Inclusion Criteria:

- Patients must have serum antibodies directed to Human T-lymphotropic Virus Type 1
(HTLV-1).

- All patients must have a histologically confirmed diagnosis of adult T- cell
leukemia/lymphoma and more than 10% of the malignant cells must express CD52 and
CD25.

- All stages of Tac-expressing adult T-cell leukemia except smoldering are eligible:
patients with chronic, lymphoma or acute Acute T-cell leukemia/lymphoma (ATL) are
eligible.

- Patients must have measurable disease. All patients with greater than 10% abnormal
(i.e. Tac homogeneous strongly expressing) peripheral blood mononuclear cell (PBMC)in
the peripheral blood will be deemed to have measurable disease.

- The patient must have a granulocyte count of at least 100/mm(3) and a platelet count
of greater than or equal to 50,000/mm(3).

- Patients must have a creatinine of less than 3.0 mg/dl.

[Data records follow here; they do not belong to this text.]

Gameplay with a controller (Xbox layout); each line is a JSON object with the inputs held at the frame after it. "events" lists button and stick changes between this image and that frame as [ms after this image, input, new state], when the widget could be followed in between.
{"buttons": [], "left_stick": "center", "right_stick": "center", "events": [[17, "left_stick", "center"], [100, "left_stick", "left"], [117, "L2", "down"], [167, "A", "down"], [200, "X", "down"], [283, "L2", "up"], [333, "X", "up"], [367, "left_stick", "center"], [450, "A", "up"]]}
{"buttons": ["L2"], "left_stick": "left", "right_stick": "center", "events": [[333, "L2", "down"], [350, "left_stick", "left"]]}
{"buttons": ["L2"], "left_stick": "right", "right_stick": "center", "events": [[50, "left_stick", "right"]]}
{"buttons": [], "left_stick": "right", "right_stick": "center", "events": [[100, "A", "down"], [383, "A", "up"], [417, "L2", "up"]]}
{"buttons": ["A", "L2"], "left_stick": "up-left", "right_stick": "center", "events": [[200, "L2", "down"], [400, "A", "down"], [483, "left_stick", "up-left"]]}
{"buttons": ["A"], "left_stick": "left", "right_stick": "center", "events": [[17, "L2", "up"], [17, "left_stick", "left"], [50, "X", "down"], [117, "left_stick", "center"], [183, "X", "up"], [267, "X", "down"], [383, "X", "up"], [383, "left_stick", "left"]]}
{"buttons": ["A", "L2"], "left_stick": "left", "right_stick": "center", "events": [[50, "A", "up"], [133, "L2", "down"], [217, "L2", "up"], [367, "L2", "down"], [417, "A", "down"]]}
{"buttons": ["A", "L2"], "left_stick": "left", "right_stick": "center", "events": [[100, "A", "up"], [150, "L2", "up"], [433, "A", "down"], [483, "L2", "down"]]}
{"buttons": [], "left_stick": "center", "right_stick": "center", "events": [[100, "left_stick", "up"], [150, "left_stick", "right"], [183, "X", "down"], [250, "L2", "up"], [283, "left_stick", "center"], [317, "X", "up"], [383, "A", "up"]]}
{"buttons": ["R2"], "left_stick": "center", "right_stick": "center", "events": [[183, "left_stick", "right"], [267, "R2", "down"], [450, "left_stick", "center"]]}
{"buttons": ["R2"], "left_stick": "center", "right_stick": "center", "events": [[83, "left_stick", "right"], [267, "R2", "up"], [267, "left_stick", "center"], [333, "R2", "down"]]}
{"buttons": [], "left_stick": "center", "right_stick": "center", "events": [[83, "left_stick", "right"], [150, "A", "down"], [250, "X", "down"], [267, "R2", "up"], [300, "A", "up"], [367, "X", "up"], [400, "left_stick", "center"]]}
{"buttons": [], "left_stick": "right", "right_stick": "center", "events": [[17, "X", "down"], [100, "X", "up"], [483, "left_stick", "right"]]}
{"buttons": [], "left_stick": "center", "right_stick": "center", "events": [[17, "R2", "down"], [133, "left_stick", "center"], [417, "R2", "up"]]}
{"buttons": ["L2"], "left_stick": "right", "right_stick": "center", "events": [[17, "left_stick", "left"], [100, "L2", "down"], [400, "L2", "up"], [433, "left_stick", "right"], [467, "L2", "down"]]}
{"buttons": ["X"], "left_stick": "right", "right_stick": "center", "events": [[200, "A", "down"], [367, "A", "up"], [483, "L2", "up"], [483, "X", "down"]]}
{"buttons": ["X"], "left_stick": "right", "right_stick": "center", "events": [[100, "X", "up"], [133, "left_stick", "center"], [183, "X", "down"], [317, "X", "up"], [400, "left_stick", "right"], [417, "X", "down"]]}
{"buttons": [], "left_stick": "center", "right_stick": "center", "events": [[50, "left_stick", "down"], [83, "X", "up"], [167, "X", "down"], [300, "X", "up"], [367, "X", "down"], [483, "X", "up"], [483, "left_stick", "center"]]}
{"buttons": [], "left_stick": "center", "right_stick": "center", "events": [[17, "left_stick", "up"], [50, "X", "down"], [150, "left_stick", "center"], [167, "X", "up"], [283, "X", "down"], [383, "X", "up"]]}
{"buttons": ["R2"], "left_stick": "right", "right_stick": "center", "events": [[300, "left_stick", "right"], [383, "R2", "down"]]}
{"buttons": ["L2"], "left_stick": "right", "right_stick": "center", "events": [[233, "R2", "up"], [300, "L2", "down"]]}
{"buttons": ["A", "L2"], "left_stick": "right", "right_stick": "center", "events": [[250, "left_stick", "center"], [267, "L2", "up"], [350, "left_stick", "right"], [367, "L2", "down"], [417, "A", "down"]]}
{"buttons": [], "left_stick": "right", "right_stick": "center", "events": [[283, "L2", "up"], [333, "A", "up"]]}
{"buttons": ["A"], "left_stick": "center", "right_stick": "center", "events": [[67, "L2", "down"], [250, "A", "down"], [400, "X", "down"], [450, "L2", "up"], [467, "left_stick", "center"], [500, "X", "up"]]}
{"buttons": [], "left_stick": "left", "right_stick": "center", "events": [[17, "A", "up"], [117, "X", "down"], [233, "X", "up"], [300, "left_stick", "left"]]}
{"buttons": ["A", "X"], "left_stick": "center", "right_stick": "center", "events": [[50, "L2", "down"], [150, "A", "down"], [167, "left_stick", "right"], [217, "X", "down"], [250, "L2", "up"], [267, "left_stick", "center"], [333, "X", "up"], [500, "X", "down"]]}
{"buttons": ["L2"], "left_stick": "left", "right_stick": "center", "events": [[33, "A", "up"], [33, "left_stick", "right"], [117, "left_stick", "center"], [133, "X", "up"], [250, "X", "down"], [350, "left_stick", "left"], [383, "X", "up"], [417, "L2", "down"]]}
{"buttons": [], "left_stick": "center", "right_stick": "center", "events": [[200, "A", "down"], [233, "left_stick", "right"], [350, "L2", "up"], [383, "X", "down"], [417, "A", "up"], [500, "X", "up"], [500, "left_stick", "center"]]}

- Omission of cytotoxic chemotherapy for ATL for 3 weeks prior to entry into the trial
is required. However patients receiving a stable dose of corticosteroids for at least
three to four weeks without evidence of tumor response will be eligible.

- Patients must have a life expectancy of greater than 2 months.

- Eligible patients must be greater than or equal to 18 years old. There is no upper
age limit.

- Patients must have serum glutamic oxaloacetic transaminase (SGOT) and serum glutamic
pyruvic transaminase (SGPT) value less than or equal to 2.5-fold greater than the
upper limit of normal and bilirubin less than or equal to 3.0/dl. If a liver function
test is judged to be elevated due to the underlying ATL, this parameter will be
considered an unevaluable parameter for toxicity determinations.

- Patients must be able to understand and sign an Informed Consent form.

- All patients must use adequate contraception during participation in this trial and
for three months after completing therapy.

Exclusion Criteria:

- Patients with symptomatic leukemic meningitis will be excluded. However patients that
have both ATL and another HTLV-1-associated disease, tropical spastic paraparesis
(TSP) will be included.

- Pregnant and nursing patients are not eligible for the study. Because the effects of
CAMPATH-1H on the developing fetus are unknown pregnant women will be excluded.
Breast-feeding in patients with HTLV-1 infection is contraindicated because of the
risk of transmission of the virus to the child. In addition, CAMPATH-1H may be
present in breast milk and produce adverse events in the breast-feeding child.

- Human immunodeficiency virus (HIV) positive patients are excluded from the study.
CAMPATH-1H may produce a different pattern of toxicities in patients with HIV
infection and in addition the depletion of T cells produced by CAMPATH-1H may have
adverse effects on HIV positive individuals.

- Patients with smoldering ATL are excluded.

- Patients with previously received Campath-1GH are ineligible.